# Vostok Amphia History?



## Stinch (Jul 9, 2008)

Apologies if this is documented elsewhere but... I believe the Amphibia was designed in 1967 and introduced in 1968. It had a different case then as in the reissued 1967 and I believe a manual (wind up) movement. When did they introduce the case style as per mine below and when did they introduce the 2416B auto movement?










Cheers Roger


----------



## howie77 (Jun 21, 2009)

AFAIK the 420 case as above and 2416b (31 jewel) are post dissolution.

A similar round case existed prior to this, the 020. The movement most associated I suggest would be the 2409 hand wind, the case consequentially 3mm shallower than current. These were under Soviet production.

The 2416*b* 31 jewel was preceded by a 21 jewel variant, the 2416*a*. I don't know when this was in use or what case designation.

edit, and pm'd


----------



## martinzx (Aug 29, 2010)

There is an excellent Vostok database draft/PDF by Seele over at WUS, maybe howie77 PMd it to you?


----------



## howie77 (Jun 21, 2009)

I have now!

An update to my earlier post too, having been raking through the archives for a while.

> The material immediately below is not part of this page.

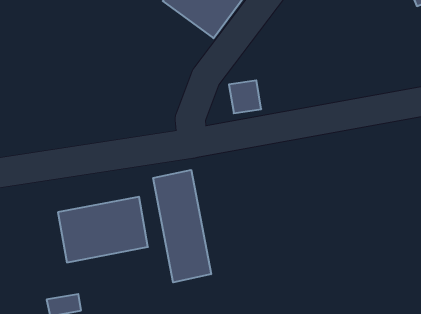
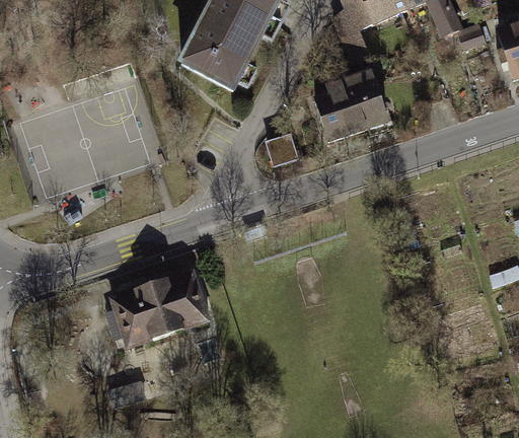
building: none -> [312,75,392,146]
building: [153,170,211,282] -> none

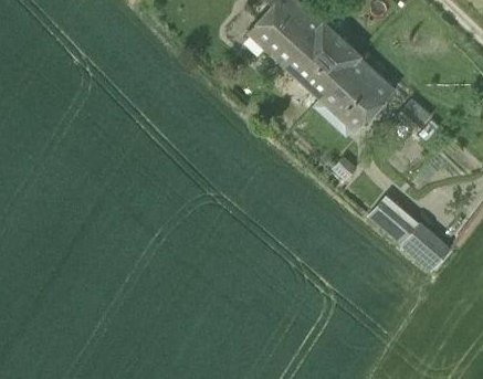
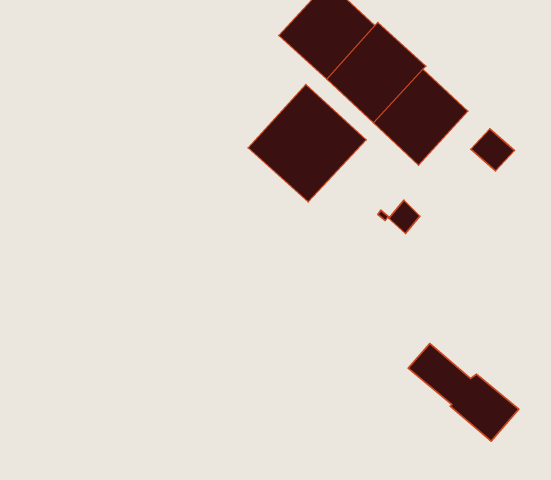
building: none -> [248,84,366,202]
building: [367,199,451,273] -> [408,343,519,441]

I'm now not so convinced my earlier post is totally accurate; it looks like there was a 21 jewel 2416*b *- this was a Soviet era mechanism and predated the 31 jewel, newer variant - but it makes me wonder instead whether there ever was a 2416*a. *I just cannot find an actual image of one.


----------



## Stinch (Jul 9, 2008)

Thanks Howie (and Martin). A lot of interesting stuff there and quite a bit still coming to light it seems. I thought I was asking a simple question but as Howie said most info seems to come from enthusiasts rather than documented history from the manufacturer.

Roger


----------



## martinzx (Aug 29, 2010)

howie77 said:


> I have now!


Nice one 



Stinch said:


> Thanks Howie (and Martin). A lot of interesting stuff there and quite a bit still coming to light it seems. I thought I was asking a simple question but as Howie said most info seems to come from enthusiasts rather than documented history from the manufacturer.
> 
> Roger


 But a lot of them enthusiasts are very well informed  & even a few off them I would consider experts

Cheers Martin


----------



## Stinch (Jul 9, 2008)




----------



## Gottohavearolex (Dec 14, 2011)

I've had a few of these types , nice watches


----------